JetBlue invited 1,000 of their True Blue members to participate in a trial run of their new JFK terminal, Terminal Five, a terminal built behind the original TWA Terminal Five. I was really excited to participate, take pictures, give feedback and tour the area without the pressure of actually having to get on a flight.
After getting a free coffee and croissant at a massive buffet, I took a seat underneath a tent set up on the closed-off departure ramp in front of the terminal. A representative came around and handed us our "scripts" which told us our name, where we were headed, how we were going to check in our bags (which were provided to us), and flight and gate number. Apparently, some of them even had instructions on whether to be angry - or not - or maybe the guy was kidding! I was to play Mrs. RB Birdstest going to Seattle, Washington on flight 175.
The terminal is really nice. It's curved and full of natural light. The space is wide and open and with a clean modern feel. The signs are clear and it feels like I'm in a space for traveling.
Time to check-in. I considered the check-in process to be inefficient: I had to go to the self-service kiosk to check in. Since I also had a bag to check, I had to take my boarding pass to a bag drop counter where I was asked for my pass and my ID. They took my pass, gave me another one and then I had to take my bag and put it on the conveyor belt. (I never check in bags, but my understanding is that this process of self-handling the baggage drop off is new). Really, if the intention is to be self-service, going to a bag counter was woefully inefficient and time consuming.

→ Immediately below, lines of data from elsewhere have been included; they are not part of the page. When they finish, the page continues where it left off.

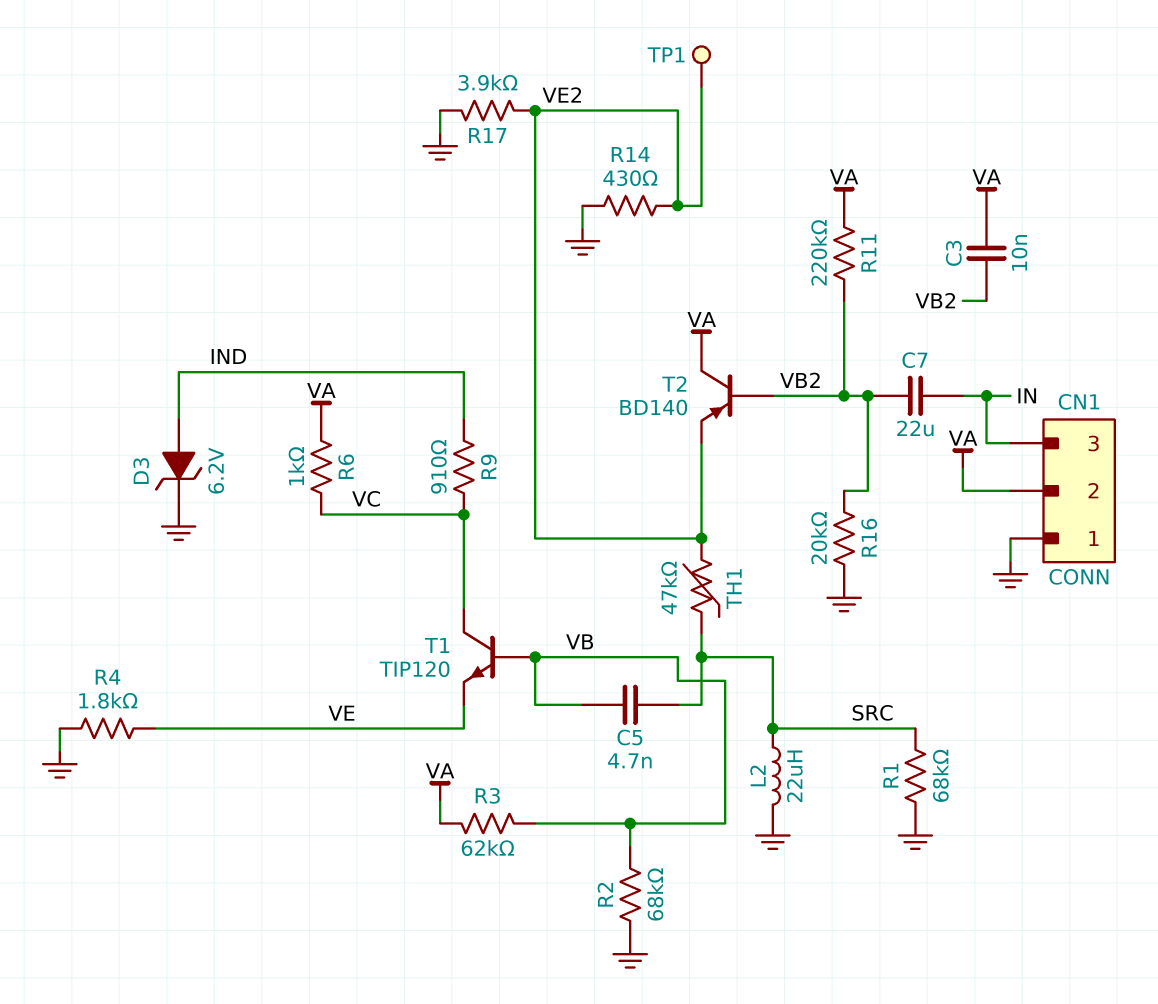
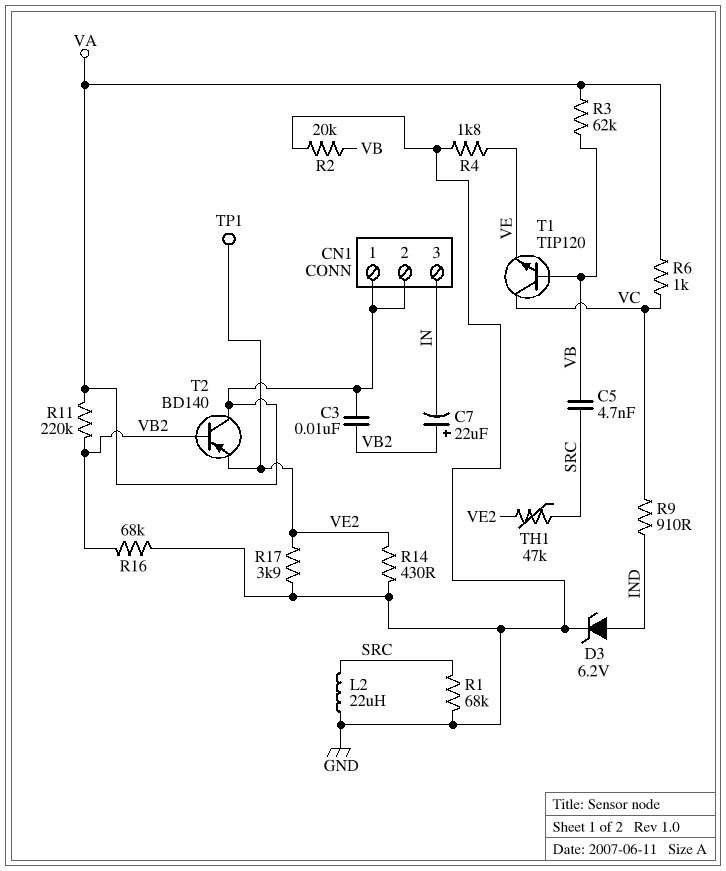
C7: 22uF (IN, VB2) -> 22uF (plus VB2, minus IN)
CN1 pin 1: GND -> VA
R2: 68k (GND, VB) -> 20k (GND, VB)
R16: 20k (GND, VB2) -> 68k (GND, VB2)

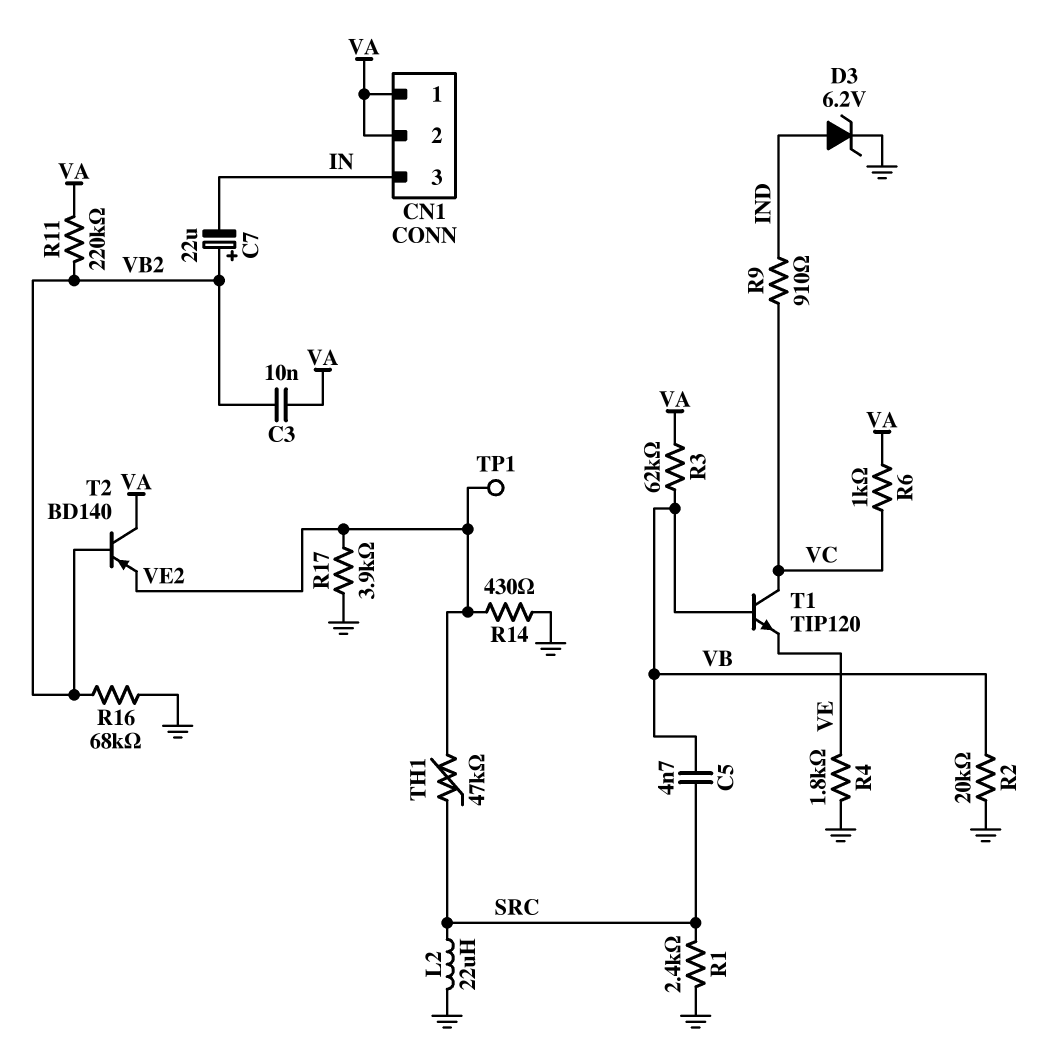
R1: 68k (GND, SRC) -> 2.4k (GND, SRC)

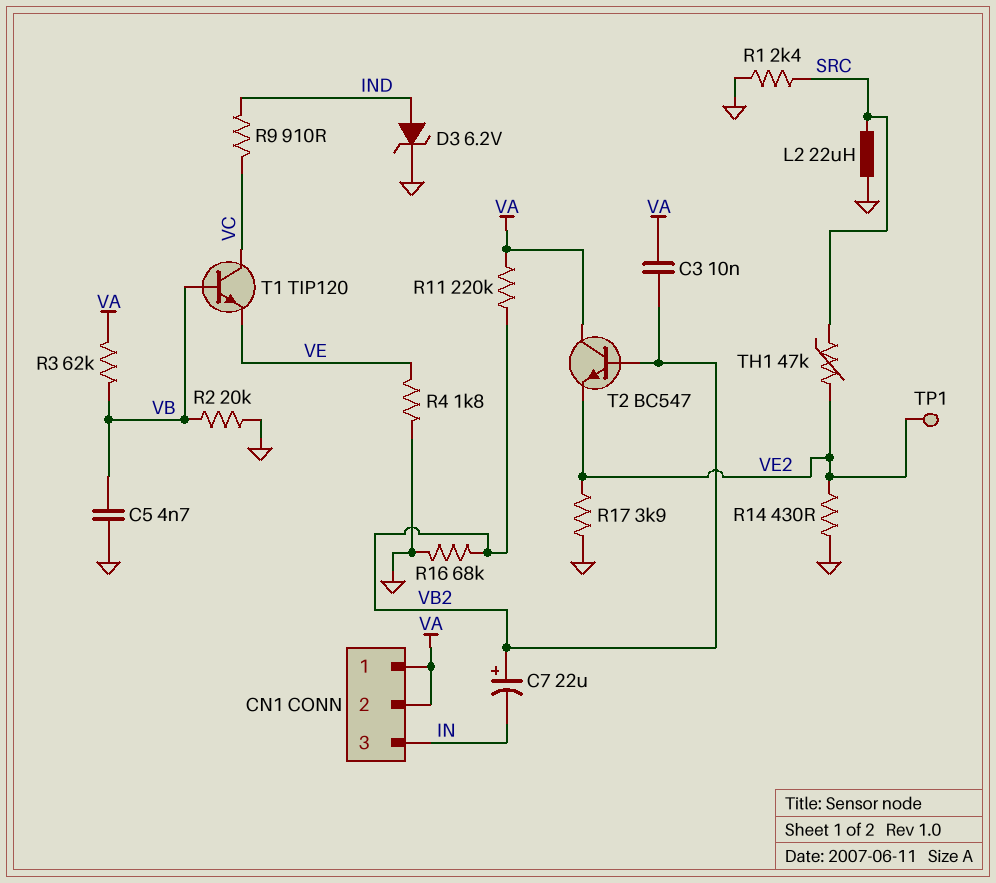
C5: 4.7nF (SRC, VB) -> 4.7nF (GND, VB)
R6: 1k (VA, VC) -> none
T2: PNP BD140 (B VB2, C VA, E VE2) -> NPN BC547 (B VB2, C VA, E VE2)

After checking my bag, I entered the security line. This terminal had many, many lines and three zones: family zone for those with kids that take longer, the casual traveler for people who are your regular travelers and the expert zone for your jetsetters.
Once pass security, the new terminal was pretty, but still under construction. They plan to have many restaurants and representatives gave brief talks on the menu, the process and showed pictures of what it would look like. These were all restaurants not fast food joints, and JetBlue seemed to be aiming for an overall richer travel experience at the airport instead of a bus terminal feel.
The actual gates were beautiful with JetBlue's color-scheme carpets, comfortable chairs and nice flat screen TVs. No signs of wireless access or areas you could plug in your laptop, though. The gates were sunny and at the end of gate 15 (my gate), a wall of windows allowed for watching planes land.
I "boarded" my flight to Seattle which amounted to me handing over my pass and then sitting down at the gate (we did not get on a plane). Fifteen minutes later, we "landed" and were to go to baggage claim to retrieve our bags.
Baggage claim looked like every other baggage claim I've ever seen but not as opressive. A nice touch was a nod to the old TWA building by including a bright orange carpet around each of the carousels.
Afterwards, JetBlue had a BBQ outside of the tent, and they thankfully had veggie burgers for vegetarians, free ticket giveaways (I didn't win), and thank you gifts consisting of a hat, buttons and cute luggage tags. Oh, and the bag we checked in was ours to keep.
So what about the original TWA terminal that was in eyeshot of were we all were? A few of us in attendance had hoped to also take a tour of the TWA terminal but it's six months away from completion and a construction site inside.
The original Terminal Five, built in 1962 by Eero Saarinen, which operated until TWA closed its doors in 2001. The Saarinen terminal was known for it's beauty and modernity that evoked feelings of adventure, the exhilaration and romance of flying that, even in it's current state of construction, it still manages to evoke. (Photo of original TWA terminal five by photoscream. If you want to see more photos, check out the TWA flickr pool.)
JetBlue is renovating the building and it will house an aviation museum and restaurants. My understanding is that a lot of the original elements of terminal have been removed. That's too bad.
The one thing that I felt was missing from the new Terminal Five was some modern kitsch. Here they are, building a new terminal, renovating a landmark old one and they aren't taking any kitschy liberties with the interior design? JetBlue is a fun airline marketing themselves as Jetting - not flying - and trying to distinguish themselves from the other airlines and the negative feelings flying evokes these days. I'd like to see more utilization of one of the most beautiful buildings that symbolizes Jetting and the wonders of aviation. Perhaps that feeling will be there once the original building is opened.
That said, I had a truly enjoyable experience today going through a trial run. I had a lot of feedback and it was great to see executives actively pursuing critiques from everyone. Even Port Authority representatives were there to listen to us. It was clear that JetBlue wants to make this terminal an exceptional place and wants to create a pleasant travel experience. Thanks JetBlue!